Her cellphone rang. Speak of the devil. "Hey, Bobby."

"Ea—uh, I need a favor."

"What is it?" He had called before sometimes in the early morning to see if she was alright, but never just when she was just heading out. A thought occurred to her. "If you're planning on having company tonight, there are places I can stay."

"What? No, uh…I need you to go see a friend."

(Sitting in the chair across from the mahogany desk, her blouse unbuttoned. He's not even looking at her as he zips up his pants. "I have some friends I think you should meet…")

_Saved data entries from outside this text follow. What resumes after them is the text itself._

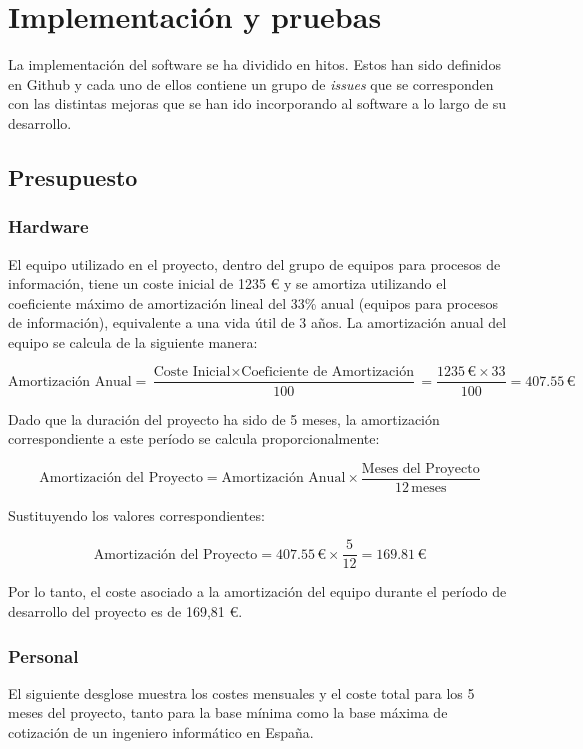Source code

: \chapter{Implementación y pruebas}

La implementación del software se ha dividido en hitos. Estos han sido definidos en Github
y cada uno de ellos contiene un grupo de \textit{issues} que se corresponden con las distintas
mejoras que se han ido incorporando al software a lo largo de su desarrollo.


\section{Presupuesto}

\subsection{Hardware}

El equipo utilizado en el proyecto, dentro del grupo de equipos para procesos de información, tiene un coste inicial de 1235 € y se amortiza utilizando el coeficiente máximo de amortización lineal del 33\% anual (equipos para procesos de información)\cite{amortizacion}, equivalente a una vida útil de 3 años. La amortización anual del equipo se calcula de la siguiente manera:

\[
\text{Amortización Anual} = \frac{\text{Coste Inicial} \times \text{Coeficiente de Amortización}}{100} = \frac{1235 \, \text{€} \times 33}{100} = 407.55 \, \text{€}
\]

Dado que la duración del proyecto ha sido de 5 meses, la amortización correspondiente a este período se calcula proporcionalmente:

\[
\text{Amortización del Proyecto} = \text{Amortización Anual} \times \frac{\text{Meses del Proyecto}}{12 \, \text{meses}}
\]

Sustituyendo los valores correspondientes:

\[
\text{Amortización del Proyecto} = 407.55 \, \text{€} \times \frac{5}{12} = 169.81 \, \text{€}
\]

Por lo tanto, el coste asociado a la amortización del equipo durante el período de desarrollo del proyecto es de 169,81 €.

\subsection{Personal}
El siguiente desglose muestra los costes mensuales y el coste total para los 5 meses del proyecto, tanto para la base mínima como la base máxima de cotización de un ingeniero informático en España\cite{cotizacion}.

"Are you still there? Hello?"

Dutton took a deep breath. "I know you can't mean what it sounded like you mean," she said carefully. Her grip was too tight on the phone and she couldn't seem to relax it. "Because if you did, then you're coming home to an empty apartment."

"What? She's a lawyer, my friend, but she's not answering her cell, and, uh, the thing is…" His breathing had sped up, and Dutton could practically see the way he was jittering, bouncing a little on his heels or in his chair. "I'm down at the station. I got arrested."